Abstract

The new scale of the distributed systems due to the evolution of the Internet and new emergent technologies has given rise to applications based on the dissemination of high volumes of information. Future software systems must be responsive to events and must be able to adapt the software to enhance business processes. In this context, the publish/subscribe paradigm has taken special relevance. Event Broker Networks are a scalable incarnation of the publish-subscribe paradigm for building asynchronous systems. These take the form of overlays of broker nodes and various routing schemes and filter mechanisms exist that deliver events from publishers to subscribers efficiently on different overlay structures.
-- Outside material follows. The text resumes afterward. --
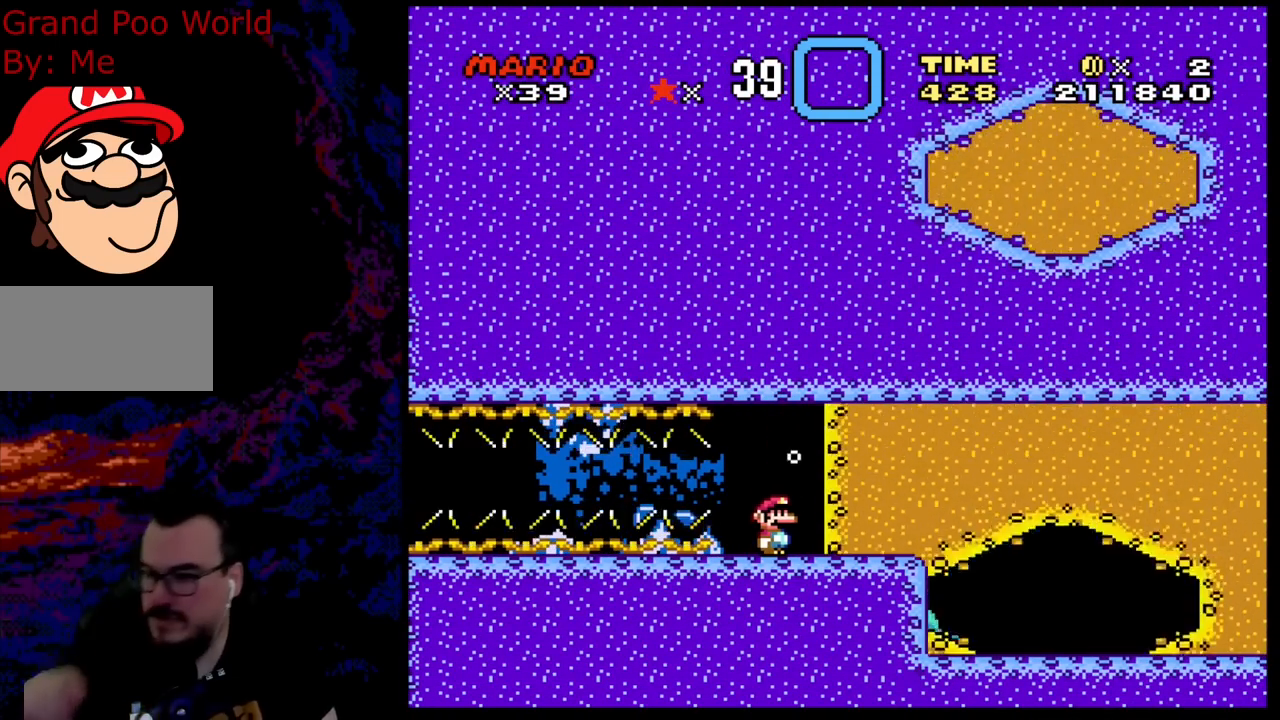
{"buttons": ["DPAD_RIGHT"], "events": [[433, "DPAD_RIGHT", "down"]]}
While a number of principles on which such architectures ride have been well established, and research efforts were concentrated in areas related to information dissemination, efficient routing algorithms, optimal composition and location of filters, optimization of resources use, reconfigurability and fail tolerance, etc., in last years, the attention has turned to exploring non-functional attributes of such systems. Several commercial products (JMS, MSMQ, Corba Event Service, Corba Notification Service) and research projects (Siena, Hermes, Rebecca) implements notification services that considerably differ each other in features and QoS that they provide. The specific nature of the notification services distributed, large scale, big amount of concurrent messages processed, etc., as well as the diversity and complexity of the facets involved in their implementations, impact negatively on the analysis and evaluation of their behavior while they are in execution. This paper proposes a distributed and scalable publish-subscribe broker with support for QoS named QoSEvBroker. The broker leverages on existing mechanisms to reserve resources in the underlying network and on an overlay network of peer-to-peer rendezvous nodes, to automatically select QoS capable paths. By avoiding flooding of either QoS reservations or link-state information, our solution is able to scale with respect to network size and number of reservations. Some experimental results show the validity of our approach.